We also see something particularly glorious and meaningful to us now, right now, as we worship where we are. For we participate in this vision, too. We are told that in the heavenly worship, there are bowls of incense, which represent the prayers of believers worshiping on earth.

I find that image particularly comforting. Think about it: All your fears, all your worries, all your desires, all your pleadings, all your cries for justice, all your pleas for mercy and forgiveness—all of them make their way into worship in heaven. Heaven and earth come together in worship.

I don’t know how you each individually feel about worship. Some of you look forward to it, craving it each week. Some of you, I suspect, find elements of it or perhaps all of it boring. I’m sorry I cannot bring you the creatures and the millions of angels and the slain lamb in full each Sunday. But I do pray you can close your eyes now and then, open your hearts, and sense something greater than the world we plod through each day.

This portion of Revelation is a call to us to fully embrace what’s going on in any kind of worship. We participate in a greater glorification of God, and we prepare ourselves for the day when we are in a doubtless, overwhelming kind of worship, the kind of experience we will never want to leave.

I pray we walk away from this earthly worship with a sense of hope and of a great victory still to come.


The featured image is “Homage to the Lamb,” a folio from the Bamberg Apocalypse, c. 1000.

 

What Went Up

When we think of what Jesus accomplished for our benefit, the concept of his ascension into heaven often vanishes behind the darkness of his crucifixion or the brilliant life-giving light of his resurrection.
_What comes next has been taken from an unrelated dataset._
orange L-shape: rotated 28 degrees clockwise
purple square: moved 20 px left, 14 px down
The ascension is a critically important part of our salvation, however. In many ways, it completes the work done by God in the crucifixion and resurrection.

The key to understanding the ascension is to comprehend what is carried up.

Luke, a companion of the Apostle Paul, gives us accounts of the ascension in the end of the gospel of Luke and the beginning of the book of Acts. After appearing repeatedly to his followers in his resurrected form, Jesus led them about two miles outside Jerusalem to Bethany.

He then did several important things: He opened their minds to understand the Jewish Scriptures, in particular how they predicted Jesus’ life, death and resurrection. He told his followers they would spread throughout the world the good news that salvation is available. He promised them the Holy Spirit would come to empower and support them.

And then the ascension happened. It’s described a bit mysteriously; in Luke, Jesus “withdrew from them and was carried up into heaven.” In Acts, we get a little more detail, where we learn “he was lifted up, and a cloud took him out of their sight.”

The point is that Jesus physically left this world and entered the realm of the holy, God’s abode, the place where only things unstained by sin can go.

Later in Acts, the first martyr, Stephen, cried out shortly before being stoned to death, “Look, I see the heavens opened and the Son of Man standing at the right hand of God!” From this we see that the earliest Christians understood that after the ascension, Jesus resumed his role as part of what theologians sometimes call the “Godhead,” God in all of his aspects.

 I know these ideas are theologically “heavy,” perhaps even painfully so. God expects Christians to think a little, though.

So, why does it matter that Jesus went “up”? Well, it matters because of what Jesus took with him—his resurrected human body. Human flesh now exists as part of the Godhead, a strange change in the nature of heaven. What was unacceptable anywhere near the throne is now on the throne.

And that is why salvation is now so easy for us, if we will only believe that Jesus died to free us from punishment for our sins. When we appeal to God, we are appealing to the one who loves us so much that he made himself like us in order to save us.

I also should point out that the ascension left something of a void. For a brief time, humanity was again separated from the full presence of God. But then, just as Jesus had promised, something came down, another aspect of God, the Holy Spirit.

That’s an event we celebrate next Sunday, which is Pentecost.